REQUIREMENT 1: Edit the listing from the line containing "Segment: gallbladder. Return" through its end so that "Show me" becomes "Display", leaving the rest of those lines unchanged.

When the weather changes, I find that my methods for cooking change, as well.  I’ve mentioned before that we live in an old Victorian house (110 years old to be exact).  We do not have central air, so we make-do with our window units.  When it’s a scorcher of a day, I generally avoid using the oven because the air conditioners just can’t keep up.  And this happens often during our Minnesota summers.  Honestly, sometimes it’s even too hot for me to stand next to a grill outside.  I’m painting quite a lovely picture of the hot mess that is me during the summer, aren’t I?  I’m not a fan of the heat, but I try to cope.

Skillet Pizza on the Stovetop with Ramps, Mushrooms, and Smoked Mozzarella | Relishing It

Skillet Pizza on the Stovetop with Ramps, Mushrooms, and Smoked Mozzarella | Relishing It

Skillet Pizza on the Stovetop with Ramps, Mushrooms, and Smoked Mozzarella | Relishing It

I love summer pizza, but since I’m unwilling to endure the added heat of firing up my pizza stone– at 500°F for thirty plus minutes– I turn to this skillet method.  A pizza loaded with fresh herbs, fresh mozzarella and all of those fresh tomatoes is my thing.   I used ramps, mushrooms, ricotta, and smoked mozzarella for this version, but you can use whatever you prefer.  If you can get your hands on some morel mushrooms, please do that and think of me when you eat it.  Please.  I’m very particular about my pizza crust.  If it’s not perfect, it’s not worth my time.  I like a nice crunch on the outside, tender on the inside (NOT doughy), and a lovely deep flavor throughout.  Over the years of making homemade pizza I learned something about myself– the longer the pizza dough hangs out it my fridge, the more I like it.  So, I never make pizza dough the day I want to eat it, and rarely even the day before.  I make it a few days prior and the flavor develops beautifully.  The texture is spot on, as well.  It’s loaded with air pockets from the yeast.

REQUIREMENT 2: Reproduce word for word the stretch of the skillet pizza text from "When the weather" through "try to cope.".

(Saved entries)
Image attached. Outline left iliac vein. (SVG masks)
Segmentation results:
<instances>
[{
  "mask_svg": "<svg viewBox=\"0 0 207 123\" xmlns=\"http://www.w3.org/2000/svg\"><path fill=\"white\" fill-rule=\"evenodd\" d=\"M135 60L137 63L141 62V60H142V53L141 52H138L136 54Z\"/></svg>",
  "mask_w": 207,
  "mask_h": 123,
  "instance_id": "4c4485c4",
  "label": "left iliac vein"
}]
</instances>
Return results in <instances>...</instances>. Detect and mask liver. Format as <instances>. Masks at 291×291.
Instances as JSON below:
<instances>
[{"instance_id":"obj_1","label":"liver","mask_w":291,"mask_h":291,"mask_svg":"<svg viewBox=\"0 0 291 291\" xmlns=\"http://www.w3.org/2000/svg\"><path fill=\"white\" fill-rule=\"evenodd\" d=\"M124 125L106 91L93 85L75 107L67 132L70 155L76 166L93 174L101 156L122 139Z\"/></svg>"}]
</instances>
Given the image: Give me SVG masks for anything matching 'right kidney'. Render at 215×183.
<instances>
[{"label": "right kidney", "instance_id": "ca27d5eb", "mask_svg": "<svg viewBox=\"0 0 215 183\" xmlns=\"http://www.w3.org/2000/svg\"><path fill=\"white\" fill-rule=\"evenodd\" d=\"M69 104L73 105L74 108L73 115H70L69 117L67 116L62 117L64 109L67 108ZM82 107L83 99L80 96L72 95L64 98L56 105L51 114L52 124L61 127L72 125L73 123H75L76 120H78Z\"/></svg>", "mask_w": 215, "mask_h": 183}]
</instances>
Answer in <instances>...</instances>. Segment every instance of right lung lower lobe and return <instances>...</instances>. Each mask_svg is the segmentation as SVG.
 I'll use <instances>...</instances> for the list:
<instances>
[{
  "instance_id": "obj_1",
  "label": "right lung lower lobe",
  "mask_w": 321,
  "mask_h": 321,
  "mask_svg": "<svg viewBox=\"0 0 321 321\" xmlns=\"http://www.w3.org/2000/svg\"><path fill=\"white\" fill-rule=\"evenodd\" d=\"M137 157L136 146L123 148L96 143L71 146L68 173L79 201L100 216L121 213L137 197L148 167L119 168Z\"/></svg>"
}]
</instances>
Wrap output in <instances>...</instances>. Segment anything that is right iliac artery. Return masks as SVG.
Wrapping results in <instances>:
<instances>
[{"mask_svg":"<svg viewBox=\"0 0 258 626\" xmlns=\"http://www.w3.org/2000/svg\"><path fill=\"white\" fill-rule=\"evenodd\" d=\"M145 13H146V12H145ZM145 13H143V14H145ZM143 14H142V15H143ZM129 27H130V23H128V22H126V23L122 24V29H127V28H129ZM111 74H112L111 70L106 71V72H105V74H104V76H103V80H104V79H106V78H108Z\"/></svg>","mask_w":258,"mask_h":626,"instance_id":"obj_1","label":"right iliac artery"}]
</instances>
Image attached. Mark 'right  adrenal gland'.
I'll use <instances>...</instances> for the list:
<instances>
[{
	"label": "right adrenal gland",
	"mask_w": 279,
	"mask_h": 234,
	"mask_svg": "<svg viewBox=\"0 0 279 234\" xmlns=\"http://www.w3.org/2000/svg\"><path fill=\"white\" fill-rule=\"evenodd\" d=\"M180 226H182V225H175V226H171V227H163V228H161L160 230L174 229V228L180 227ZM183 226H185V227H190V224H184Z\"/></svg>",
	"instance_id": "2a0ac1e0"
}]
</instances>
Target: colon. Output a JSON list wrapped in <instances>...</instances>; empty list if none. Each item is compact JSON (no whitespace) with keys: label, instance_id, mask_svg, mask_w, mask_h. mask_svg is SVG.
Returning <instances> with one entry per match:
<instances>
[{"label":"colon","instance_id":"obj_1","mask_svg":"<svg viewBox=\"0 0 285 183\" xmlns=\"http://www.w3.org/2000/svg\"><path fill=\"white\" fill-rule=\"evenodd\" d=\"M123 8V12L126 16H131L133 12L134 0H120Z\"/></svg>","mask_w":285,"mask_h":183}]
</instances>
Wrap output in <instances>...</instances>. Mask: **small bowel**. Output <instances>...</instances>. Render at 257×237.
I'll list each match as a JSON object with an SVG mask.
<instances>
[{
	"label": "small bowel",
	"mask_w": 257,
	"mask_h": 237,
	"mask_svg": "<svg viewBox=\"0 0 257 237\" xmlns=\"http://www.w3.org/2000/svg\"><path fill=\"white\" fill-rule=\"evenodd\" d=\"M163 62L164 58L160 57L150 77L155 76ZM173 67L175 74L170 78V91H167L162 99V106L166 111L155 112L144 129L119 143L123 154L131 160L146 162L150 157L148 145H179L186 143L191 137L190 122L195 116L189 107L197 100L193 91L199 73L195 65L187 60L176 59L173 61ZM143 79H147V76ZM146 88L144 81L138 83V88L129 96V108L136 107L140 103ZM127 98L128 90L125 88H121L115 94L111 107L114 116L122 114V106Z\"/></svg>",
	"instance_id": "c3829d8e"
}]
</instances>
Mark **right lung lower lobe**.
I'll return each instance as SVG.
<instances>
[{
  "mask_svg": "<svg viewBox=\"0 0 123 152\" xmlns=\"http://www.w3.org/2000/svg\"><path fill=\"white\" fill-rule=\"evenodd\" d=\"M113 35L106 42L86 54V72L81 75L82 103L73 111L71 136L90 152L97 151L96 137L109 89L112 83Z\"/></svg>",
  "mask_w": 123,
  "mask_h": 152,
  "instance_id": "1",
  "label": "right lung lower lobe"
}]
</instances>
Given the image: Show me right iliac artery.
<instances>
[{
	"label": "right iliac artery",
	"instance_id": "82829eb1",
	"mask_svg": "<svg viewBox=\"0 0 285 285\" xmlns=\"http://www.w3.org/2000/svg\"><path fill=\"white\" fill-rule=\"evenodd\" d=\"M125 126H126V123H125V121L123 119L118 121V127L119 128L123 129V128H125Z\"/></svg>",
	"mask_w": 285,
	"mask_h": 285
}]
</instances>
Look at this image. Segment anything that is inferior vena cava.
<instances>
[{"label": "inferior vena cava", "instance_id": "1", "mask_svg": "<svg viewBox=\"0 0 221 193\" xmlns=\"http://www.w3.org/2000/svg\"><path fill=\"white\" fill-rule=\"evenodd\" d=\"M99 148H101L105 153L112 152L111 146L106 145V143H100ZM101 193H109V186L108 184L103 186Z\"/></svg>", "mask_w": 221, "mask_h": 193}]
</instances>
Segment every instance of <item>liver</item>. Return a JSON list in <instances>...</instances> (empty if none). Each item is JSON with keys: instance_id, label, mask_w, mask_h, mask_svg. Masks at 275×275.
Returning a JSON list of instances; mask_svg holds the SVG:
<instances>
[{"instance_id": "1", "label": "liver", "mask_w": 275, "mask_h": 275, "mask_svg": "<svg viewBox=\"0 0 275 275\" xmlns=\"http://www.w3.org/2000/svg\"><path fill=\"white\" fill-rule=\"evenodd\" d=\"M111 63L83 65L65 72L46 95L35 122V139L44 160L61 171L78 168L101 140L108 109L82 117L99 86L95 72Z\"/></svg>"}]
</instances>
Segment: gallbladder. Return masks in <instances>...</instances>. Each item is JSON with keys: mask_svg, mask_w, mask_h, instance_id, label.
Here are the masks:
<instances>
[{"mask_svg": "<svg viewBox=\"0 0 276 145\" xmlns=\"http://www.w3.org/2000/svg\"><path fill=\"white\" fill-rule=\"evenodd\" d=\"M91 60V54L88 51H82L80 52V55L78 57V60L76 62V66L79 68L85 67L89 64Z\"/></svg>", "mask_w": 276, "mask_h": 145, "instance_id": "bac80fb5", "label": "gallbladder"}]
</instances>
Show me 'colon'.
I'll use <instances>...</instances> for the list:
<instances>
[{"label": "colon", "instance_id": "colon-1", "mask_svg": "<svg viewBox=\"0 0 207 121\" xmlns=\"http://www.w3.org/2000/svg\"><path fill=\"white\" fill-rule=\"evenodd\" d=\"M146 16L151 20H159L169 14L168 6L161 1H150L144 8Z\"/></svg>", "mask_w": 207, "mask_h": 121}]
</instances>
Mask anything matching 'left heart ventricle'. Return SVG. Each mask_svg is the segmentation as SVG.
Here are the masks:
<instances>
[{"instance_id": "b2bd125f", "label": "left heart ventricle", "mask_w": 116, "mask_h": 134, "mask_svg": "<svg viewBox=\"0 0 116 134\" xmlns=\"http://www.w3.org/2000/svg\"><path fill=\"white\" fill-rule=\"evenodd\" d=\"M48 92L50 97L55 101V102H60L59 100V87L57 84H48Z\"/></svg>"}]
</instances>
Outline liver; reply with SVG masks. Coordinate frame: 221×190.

WORKED ANSWER 1:
Segment: gallbladder. Return masks in <instances>...</instances>. Each item is JSON with keys: mask_svg, mask_w, mask_h, instance_id, label.
Here are the masks:
<instances>
[{"mask_svg": "<svg viewBox=\"0 0 276 145\" xmlns=\"http://www.w3.org/2000/svg\"><path fill=\"white\" fill-rule=\"evenodd\" d=\"M91 60V54L88 51H82L80 52V55L78 57V60L76 62V66L79 68L85 67L89 64Z\"/></svg>", "mask_w": 276, "mask_h": 145, "instance_id": "bac80fb5", "label": "gallbladder"}]
</instances>
Display 'colon'.
I'll use <instances>...</instances> for the list:
<instances>
[{"label": "colon", "instance_id": "colon-1", "mask_svg": "<svg viewBox=\"0 0 207 121\" xmlns=\"http://www.w3.org/2000/svg\"><path fill=\"white\" fill-rule=\"evenodd\" d=\"M146 16L151 20H159L169 14L168 6L161 1H150L144 8Z\"/></svg>", "mask_w": 207, "mask_h": 121}]
</instances>
Mask anything matching 'left heart ventricle'. Return SVG. Each mask_svg is the segmentation as SVG.
Here are the masks:
<instances>
[{"instance_id": "b2bd125f", "label": "left heart ventricle", "mask_w": 116, "mask_h": 134, "mask_svg": "<svg viewBox=\"0 0 116 134\" xmlns=\"http://www.w3.org/2000/svg\"><path fill=\"white\" fill-rule=\"evenodd\" d=\"M48 92L50 97L55 101V102H60L59 100V87L57 84H48Z\"/></svg>"}]
</instances>
Outline liver; reply with SVG masks. Coordinate frame: 221×190.

WORKED ANSWER 2:
When the weather changes, I find that my methods for cooking change, as well.  I’ve mentioned before that we live in an old Victorian house (110 years old to be exact).  We do not have central air, so we make-do with our window units.  When it’s a scorcher of a day, I generally avoid using the oven because the air conditioners just can’t keep up.  And this happens often during our Minnesota summers.  Honestly, sometimes it’s even too hot for me to stand next to a grill outside.  I’m painting quite a lovely picture of the hot mess that is me during the summer, aren’t I?  I’m not a fan of the heat, but I try to cope.